◆ **EXERCISE DIRECTIONS**
For this task, extract exactly the lines of the data below, from the line containing "right elbow: (394, 391, 2)" through the last one, with pictures left out.

◆ **DATA SHOWN**
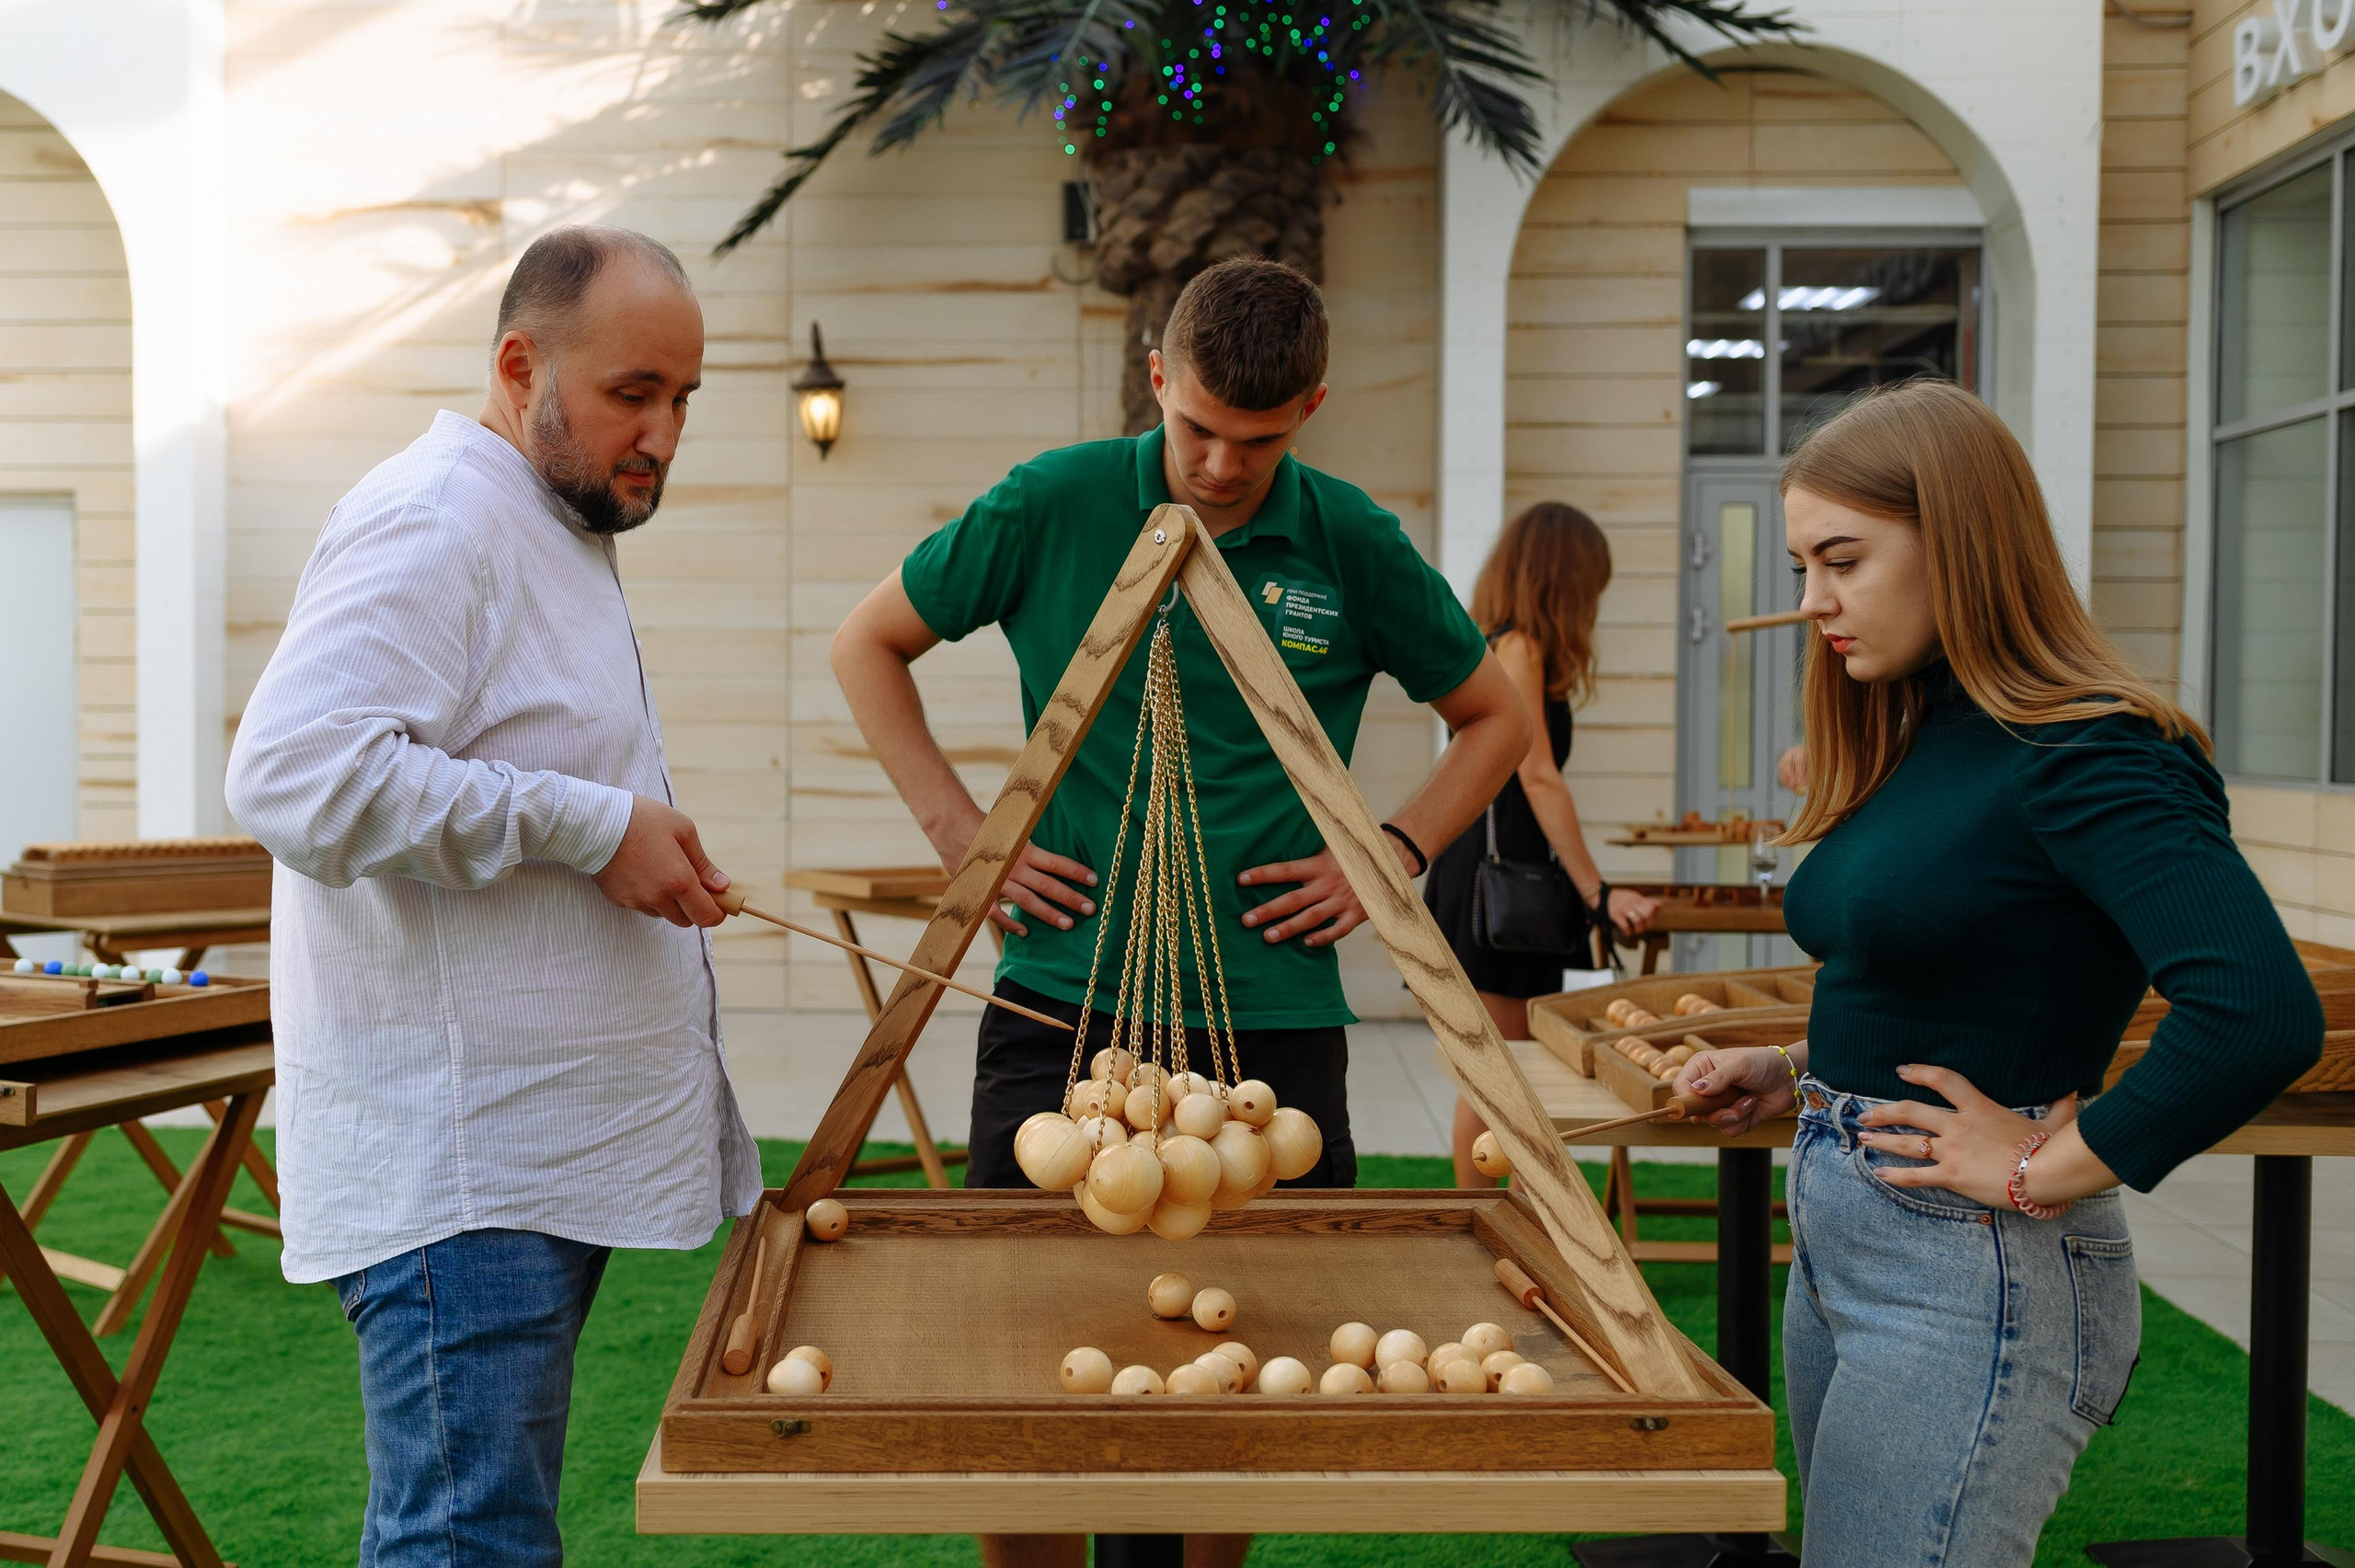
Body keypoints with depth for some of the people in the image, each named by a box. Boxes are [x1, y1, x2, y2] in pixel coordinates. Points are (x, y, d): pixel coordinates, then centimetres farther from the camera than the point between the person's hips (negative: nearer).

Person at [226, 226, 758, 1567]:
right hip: (453, 1165, -10)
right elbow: (298, 774, -27)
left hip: (543, 1146, 10)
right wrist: (592, 825, -22)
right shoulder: (436, 522, -13)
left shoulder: (558, 533, 21)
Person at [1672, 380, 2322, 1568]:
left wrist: (2043, 1169, -22)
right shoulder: (1917, 741, 10)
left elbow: (2260, 1014, -31)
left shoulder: (2080, 757, -17)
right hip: (1837, 1242, 9)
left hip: (1970, 1272, -9)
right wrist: (1798, 1071, 7)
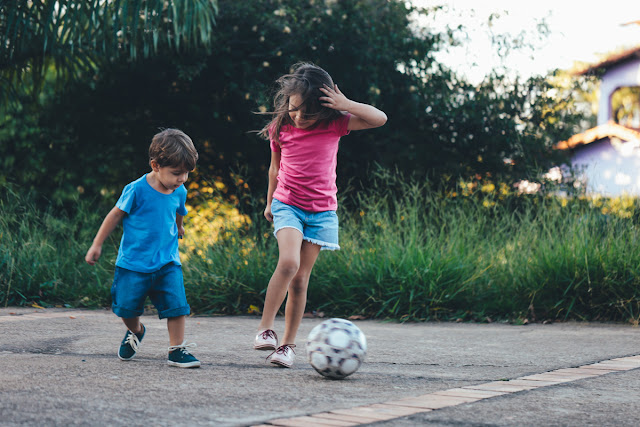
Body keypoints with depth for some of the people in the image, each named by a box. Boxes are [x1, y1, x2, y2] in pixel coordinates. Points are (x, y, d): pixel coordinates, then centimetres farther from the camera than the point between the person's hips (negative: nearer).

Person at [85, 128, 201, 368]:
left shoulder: (180, 192, 0)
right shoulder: (137, 190, -15)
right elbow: (115, 216, -4)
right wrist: (97, 245, 1)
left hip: (167, 262, 3)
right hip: (134, 262, -3)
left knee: (176, 303, -9)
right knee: (126, 305, 3)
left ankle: (177, 350, 1)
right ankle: (135, 331, 35)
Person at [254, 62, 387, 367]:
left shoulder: (334, 125, -7)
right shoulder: (281, 128, -3)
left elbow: (379, 118, -13)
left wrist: (346, 104, -22)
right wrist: (270, 201, 22)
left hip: (322, 210, 1)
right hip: (287, 204, 0)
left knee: (300, 278, 0)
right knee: (288, 262, -24)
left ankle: (288, 343, 9)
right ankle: (265, 328, -15)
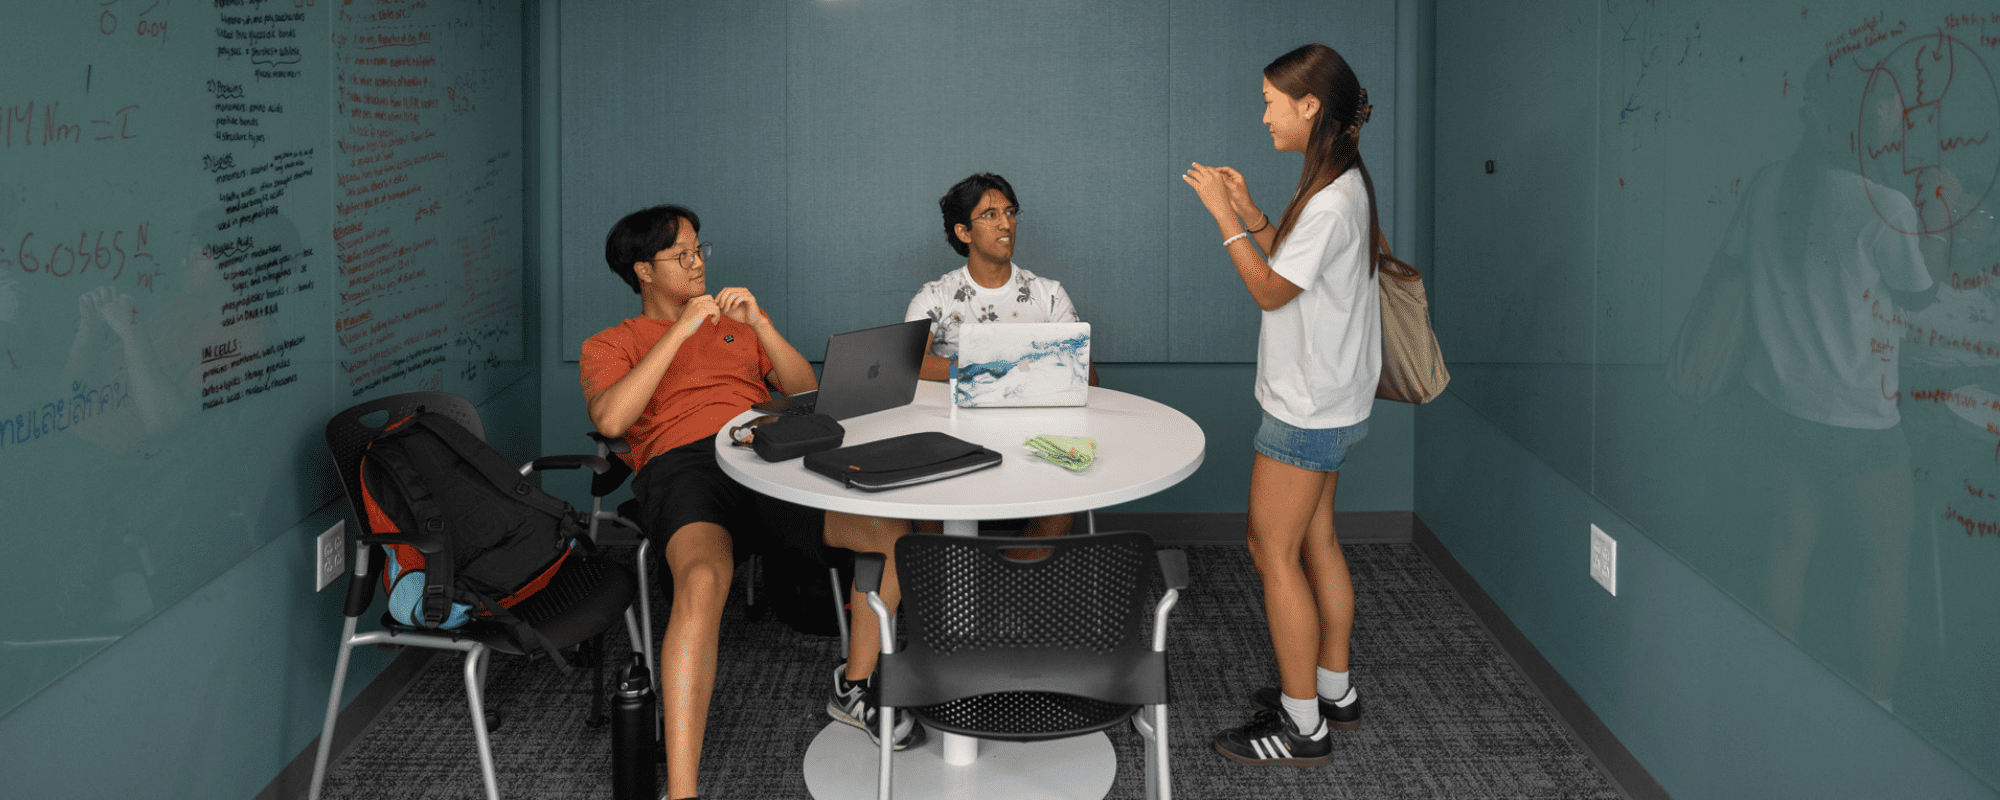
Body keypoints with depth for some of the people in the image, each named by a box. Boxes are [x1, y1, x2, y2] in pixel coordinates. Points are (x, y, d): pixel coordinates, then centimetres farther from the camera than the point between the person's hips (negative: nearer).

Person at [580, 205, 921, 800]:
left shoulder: (734, 321, 32)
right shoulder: (609, 345, 20)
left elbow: (805, 391, 20)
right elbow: (609, 419, -4)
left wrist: (758, 323, 5)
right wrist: (681, 330, -3)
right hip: (684, 466, -4)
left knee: (891, 529, -23)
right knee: (702, 582, -39)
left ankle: (853, 689, 1)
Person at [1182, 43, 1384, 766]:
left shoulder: (1333, 200, -23)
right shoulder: (1341, 182, 9)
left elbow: (1270, 290, -18)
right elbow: (1291, 261, 15)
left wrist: (1225, 218, -14)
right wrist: (1249, 211, 7)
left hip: (1308, 409, -10)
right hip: (1325, 401, 10)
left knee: (1273, 551, -3)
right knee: (1315, 542, 18)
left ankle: (1304, 728, 5)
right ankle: (1333, 690, 30)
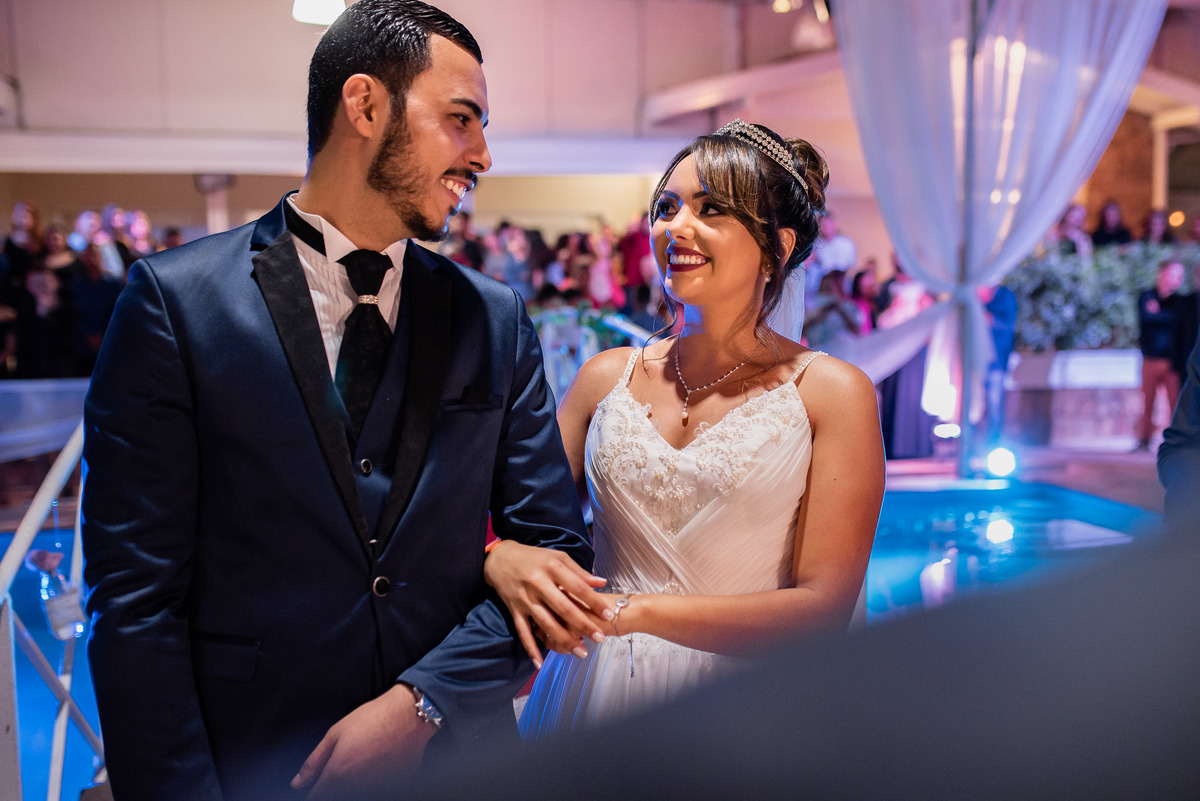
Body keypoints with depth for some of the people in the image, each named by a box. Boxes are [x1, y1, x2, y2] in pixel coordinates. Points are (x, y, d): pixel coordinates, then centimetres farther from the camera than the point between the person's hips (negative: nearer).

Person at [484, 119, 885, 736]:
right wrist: (504, 562, -18)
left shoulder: (832, 392, -8)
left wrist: (634, 609, -23)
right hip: (594, 686, 3)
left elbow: (826, 608, -13)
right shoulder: (606, 378, 2)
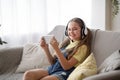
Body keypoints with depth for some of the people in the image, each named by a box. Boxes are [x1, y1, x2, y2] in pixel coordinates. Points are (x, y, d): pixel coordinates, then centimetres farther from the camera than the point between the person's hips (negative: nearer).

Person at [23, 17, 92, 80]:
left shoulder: (82, 47, -3)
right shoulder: (66, 43, 17)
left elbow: (66, 66, -12)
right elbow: (53, 62, 15)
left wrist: (56, 48, -20)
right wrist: (46, 48, -1)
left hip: (64, 73, -7)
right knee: (28, 74, -18)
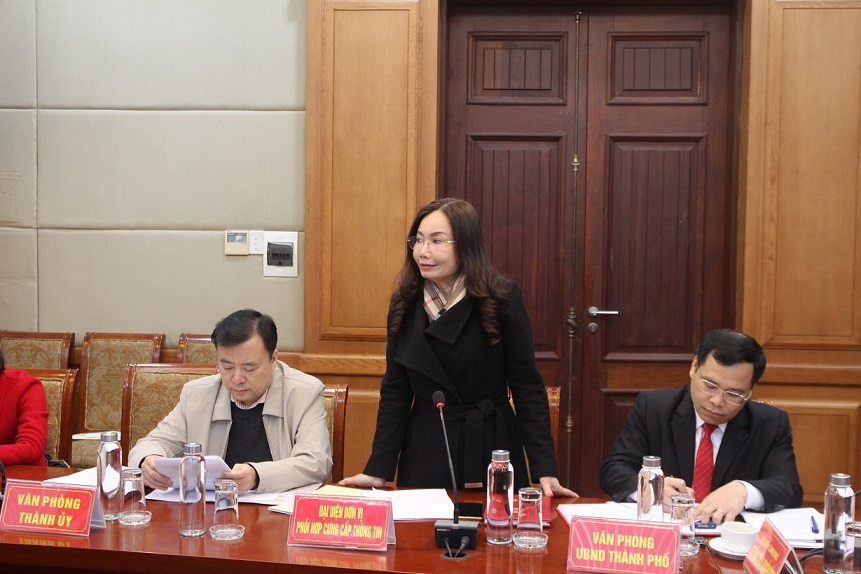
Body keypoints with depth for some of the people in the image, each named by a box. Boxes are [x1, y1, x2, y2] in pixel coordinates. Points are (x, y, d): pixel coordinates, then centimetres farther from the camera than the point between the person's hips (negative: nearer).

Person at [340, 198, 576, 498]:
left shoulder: (502, 299, -9)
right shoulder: (405, 304, 0)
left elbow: (527, 386, -9)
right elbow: (394, 391, 2)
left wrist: (545, 469, -14)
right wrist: (378, 469, -5)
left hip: (490, 451, -2)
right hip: (425, 452, 3)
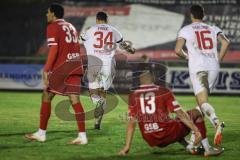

◆ **TASK RESULT**
right elbow: (394, 391, 2)
left wrist: (545, 469, -14)
right wrist: (378, 469, -5)
left hip: (490, 451, -2)
right hip: (425, 452, 3)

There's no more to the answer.